### Instructions for the task
The output should contain the listing word for word and no pictures.

### Provided information
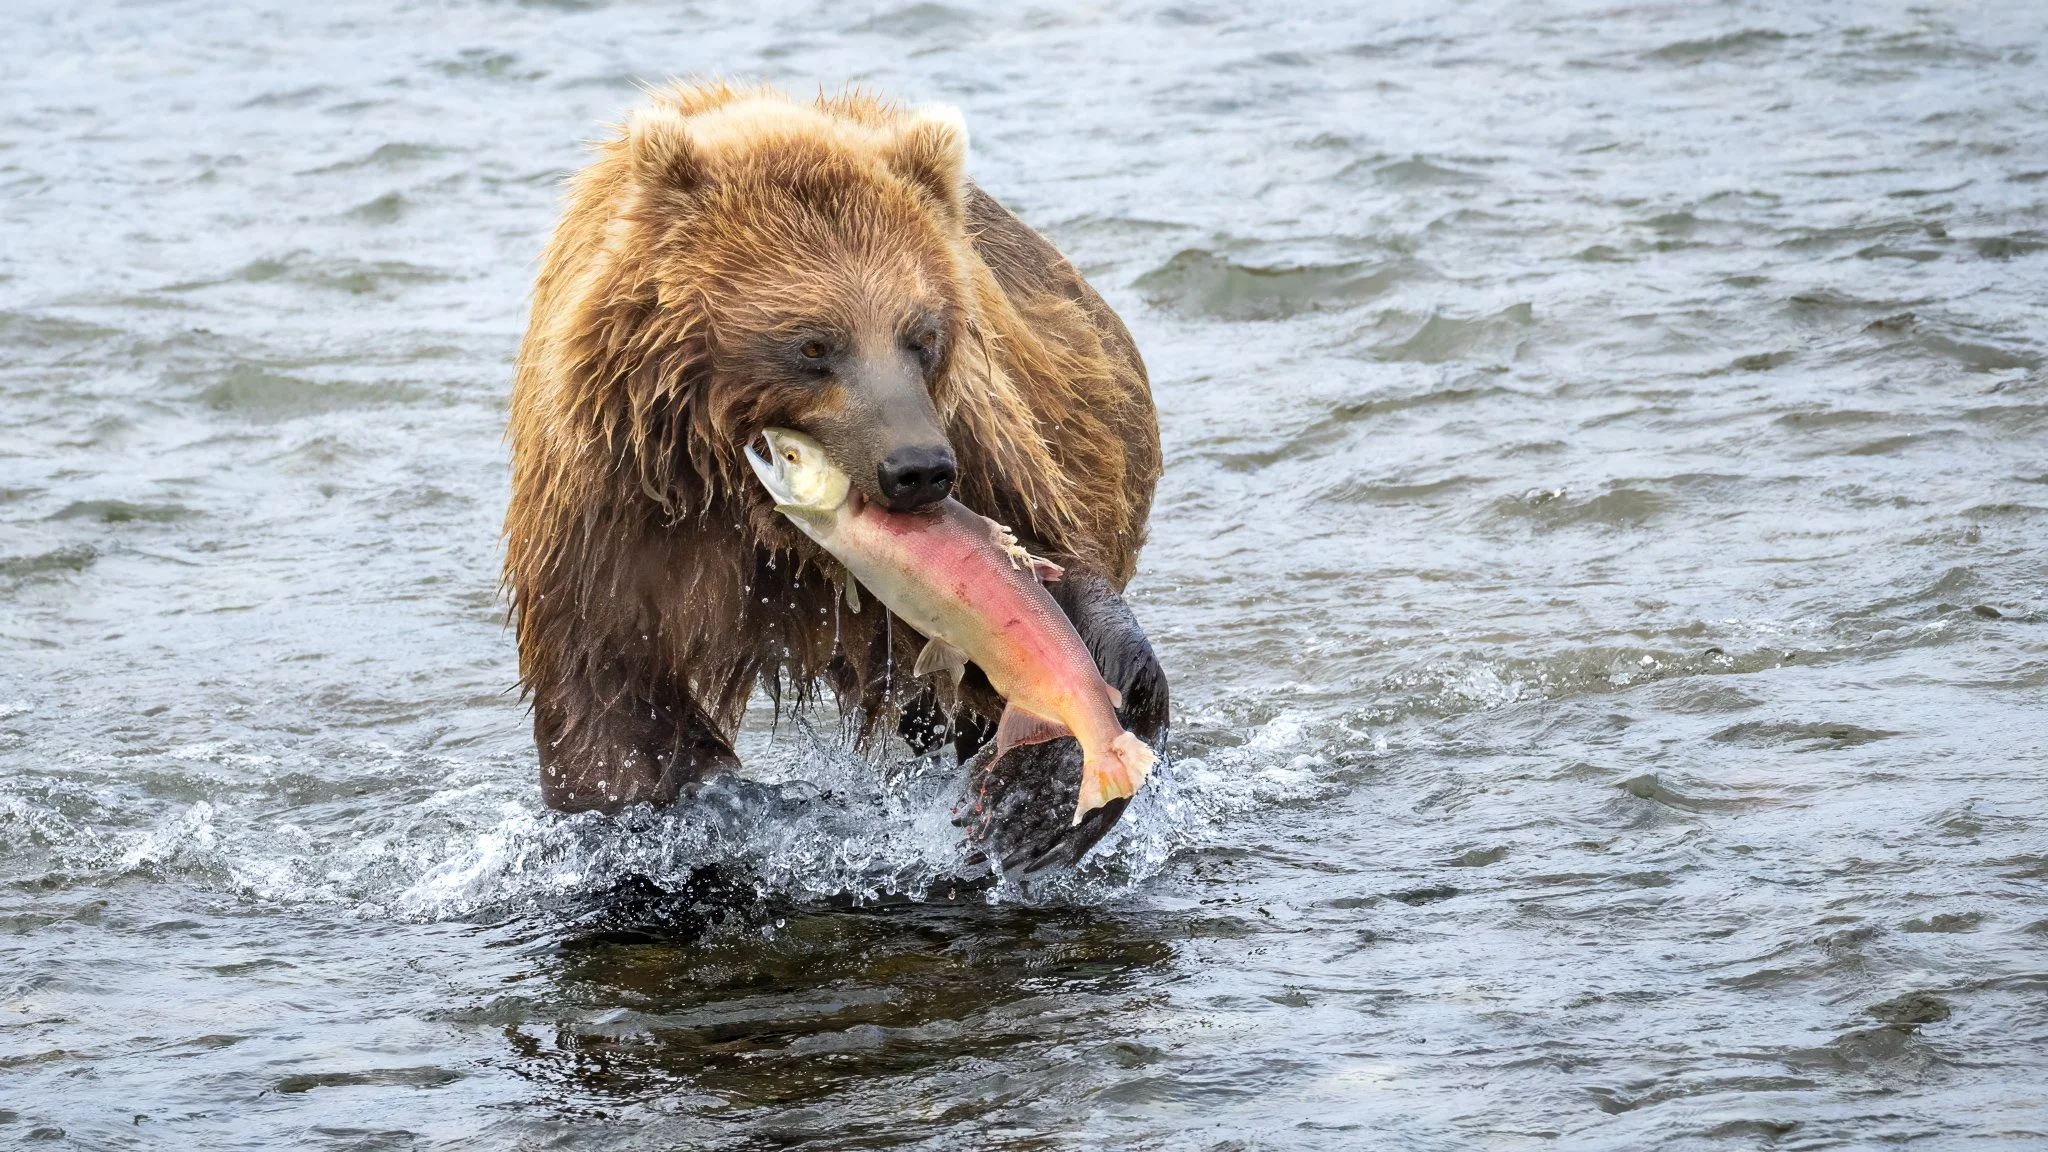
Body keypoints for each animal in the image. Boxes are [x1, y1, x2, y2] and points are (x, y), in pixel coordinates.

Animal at [502, 83, 1167, 871]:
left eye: (922, 334)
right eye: (814, 344)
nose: (918, 470)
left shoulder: (981, 445)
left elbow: (1036, 579)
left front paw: (1041, 794)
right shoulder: (615, 504)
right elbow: (609, 701)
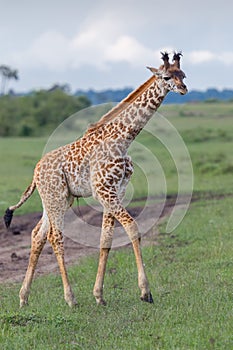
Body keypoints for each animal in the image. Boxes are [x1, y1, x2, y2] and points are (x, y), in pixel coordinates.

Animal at [3, 51, 187, 306]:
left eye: (184, 74)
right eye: (167, 76)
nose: (184, 89)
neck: (122, 140)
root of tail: (36, 171)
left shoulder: (117, 191)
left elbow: (105, 239)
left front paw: (99, 295)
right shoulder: (104, 191)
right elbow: (132, 227)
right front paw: (145, 292)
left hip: (57, 199)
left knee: (37, 234)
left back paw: (24, 298)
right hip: (56, 198)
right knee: (55, 237)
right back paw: (70, 298)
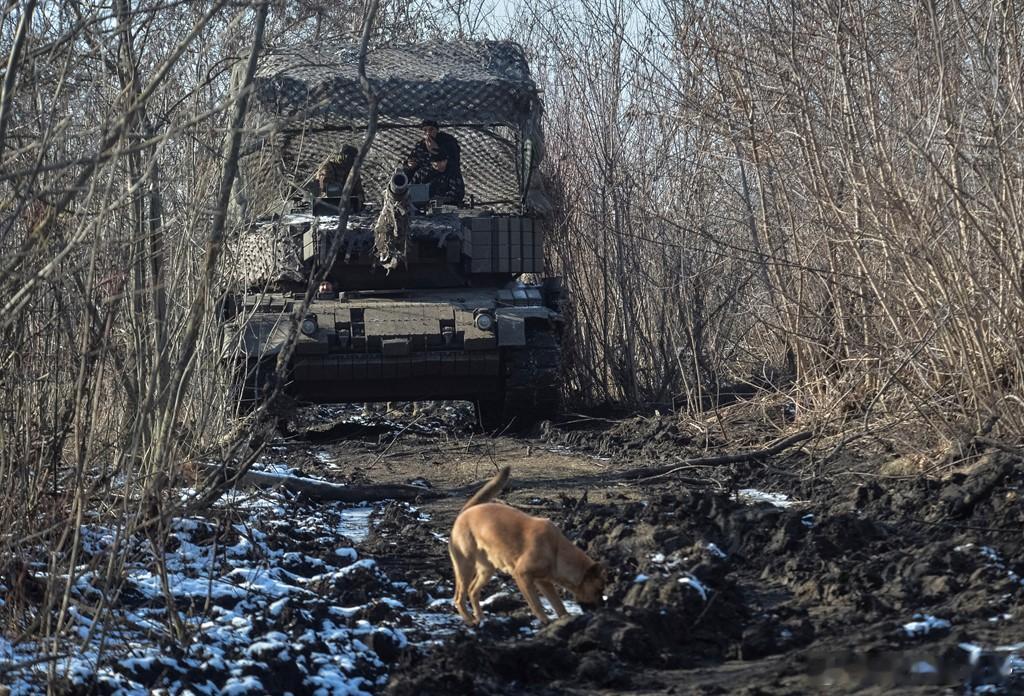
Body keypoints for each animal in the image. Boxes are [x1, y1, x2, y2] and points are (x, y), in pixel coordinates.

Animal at [446, 466, 602, 626]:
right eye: (598, 590)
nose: (603, 608)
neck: (556, 551)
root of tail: (465, 512)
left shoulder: (544, 582)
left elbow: (559, 605)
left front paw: (565, 618)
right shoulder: (523, 576)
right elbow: (536, 605)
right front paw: (546, 622)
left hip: (486, 570)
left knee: (472, 591)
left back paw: (480, 617)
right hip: (465, 567)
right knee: (459, 598)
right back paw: (469, 621)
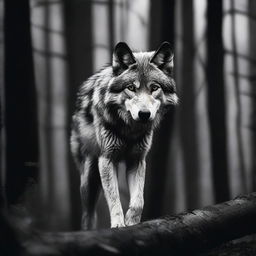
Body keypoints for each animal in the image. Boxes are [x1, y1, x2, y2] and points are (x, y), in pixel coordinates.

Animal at [70, 42, 178, 230]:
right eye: (131, 88)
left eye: (154, 88)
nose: (144, 114)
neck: (130, 130)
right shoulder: (107, 160)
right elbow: (114, 199)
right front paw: (118, 225)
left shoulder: (137, 160)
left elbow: (138, 201)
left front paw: (132, 222)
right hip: (90, 179)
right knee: (88, 214)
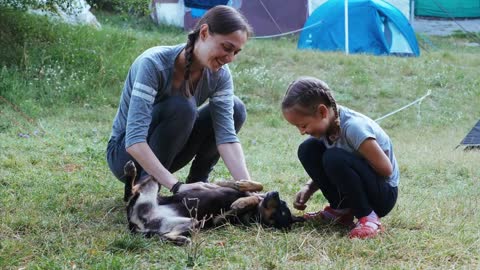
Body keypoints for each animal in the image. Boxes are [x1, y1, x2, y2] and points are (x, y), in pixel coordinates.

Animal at [124, 160, 304, 245]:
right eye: (283, 203)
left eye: (280, 213)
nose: (276, 193)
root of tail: (138, 224)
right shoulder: (218, 184)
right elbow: (257, 186)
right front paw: (245, 187)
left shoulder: (220, 219)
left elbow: (246, 202)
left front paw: (242, 202)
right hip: (154, 187)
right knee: (132, 191)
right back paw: (131, 171)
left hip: (192, 222)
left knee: (163, 235)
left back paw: (181, 240)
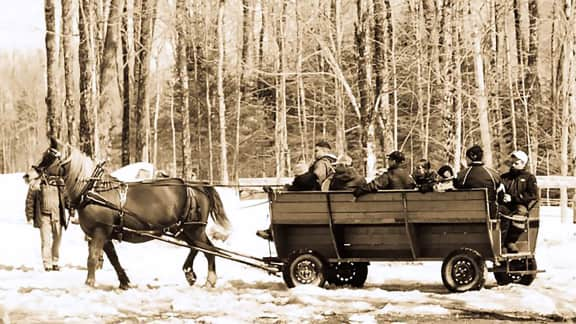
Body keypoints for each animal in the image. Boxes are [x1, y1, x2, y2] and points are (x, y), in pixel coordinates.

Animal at [24, 137, 232, 288]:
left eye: (49, 156)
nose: (28, 175)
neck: (92, 190)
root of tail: (198, 186)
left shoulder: (99, 232)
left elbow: (92, 258)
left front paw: (89, 283)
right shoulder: (105, 234)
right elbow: (113, 259)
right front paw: (124, 282)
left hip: (193, 229)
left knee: (208, 249)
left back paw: (208, 279)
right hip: (182, 229)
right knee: (198, 248)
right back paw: (190, 272)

### Written response
Body keypoints for each animal in the image. Boxes are [x1, y1, x2, y2] and points are (x, y), in pixel coordinates.

Animal at [502, 83, 1167, 871]:
left eye: (922, 334)
right eye: (814, 344)
nose: (918, 470)
left shoulder: (981, 445)
left elbow: (1036, 579)
left front paw: (1041, 794)
right shoulder: (615, 504)
right elbow: (609, 701)
Body keypoints for each animal in the image. Boxes are [x1, y1, x2, y2] and points are (x, y), in pixel coordinates.

Animal at [3, 51, 187, 306]:
left eye: (184, 74)
right eye: (167, 76)
nose: (184, 89)
neck: (122, 140)
root of tail: (36, 171)
left shoulder: (117, 191)
left elbow: (105, 239)
left front paw: (99, 295)
right shoulder: (104, 191)
right elbow: (132, 227)
right front paw: (145, 292)
left hip: (57, 199)
left knee: (37, 234)
left back paw: (24, 298)
right hip: (56, 198)
right knee: (55, 237)
right back paw: (70, 298)
Body keypoints for each animal in the image. Boxes are [x1, y1, x2, y2] and points are (x, y), in pixel coordinates.

Animal at [446, 466, 602, 626]:
right eye: (598, 590)
nose: (603, 608)
neck: (556, 551)
root of tail: (465, 512)
left shoulder: (544, 582)
left elbow: (559, 605)
left front paw: (565, 618)
right shoulder: (523, 576)
right elbow: (536, 605)
right front paw: (546, 622)
left hip: (486, 570)
left knee: (472, 591)
left back paw: (480, 617)
right hip: (465, 567)
right knee: (459, 598)
right back paw: (469, 621)
Body keypoints for each animal in the image. Boxes are [x1, y1, x2, y2] and points are (x, y), in pixel coordinates.

Animal at [70, 42, 178, 230]:
right eye: (131, 88)
left eye: (154, 88)
nose: (144, 114)
neck: (130, 130)
right shoulder: (107, 160)
right elbow: (114, 199)
right front paw: (118, 225)
left shoulder: (137, 160)
left elbow: (138, 201)
left front paw: (132, 222)
right hip: (90, 179)
right knee: (88, 214)
Body keypoints for each animal in the image. Boxes are [x1, y1, x2, y2] and points are (x, y), in pixel coordinates.

Animal at [124, 160, 304, 245]:
right eye: (283, 203)
left eye: (280, 213)
nose: (276, 193)
root of tail: (138, 224)
right shoulder: (218, 184)
right elbow: (257, 186)
right front paw: (245, 187)
left shoulder: (220, 219)
left elbow: (246, 202)
left front paw: (242, 202)
right hip: (154, 187)
right knee: (132, 191)
right back paw: (131, 171)
left hip: (192, 222)
left knee: (163, 235)
left back paw: (181, 240)
Body keypoints for each animal in the image. Boxes are [x1, y1, x2, y2] and points are (x, y), in pixel coordinates.

Animal at [24, 137, 232, 288]:
left eye: (49, 156)
nose: (28, 175)
neck: (92, 190)
root of tail: (198, 186)
left shoulder: (99, 232)
left elbow: (92, 258)
left front paw: (89, 283)
right shoulder: (105, 234)
right elbow: (113, 259)
right front paw: (124, 282)
left hip: (193, 229)
left knee: (208, 249)
left back paw: (208, 279)
right hip: (182, 229)
right knee: (198, 248)
right back paw: (190, 272)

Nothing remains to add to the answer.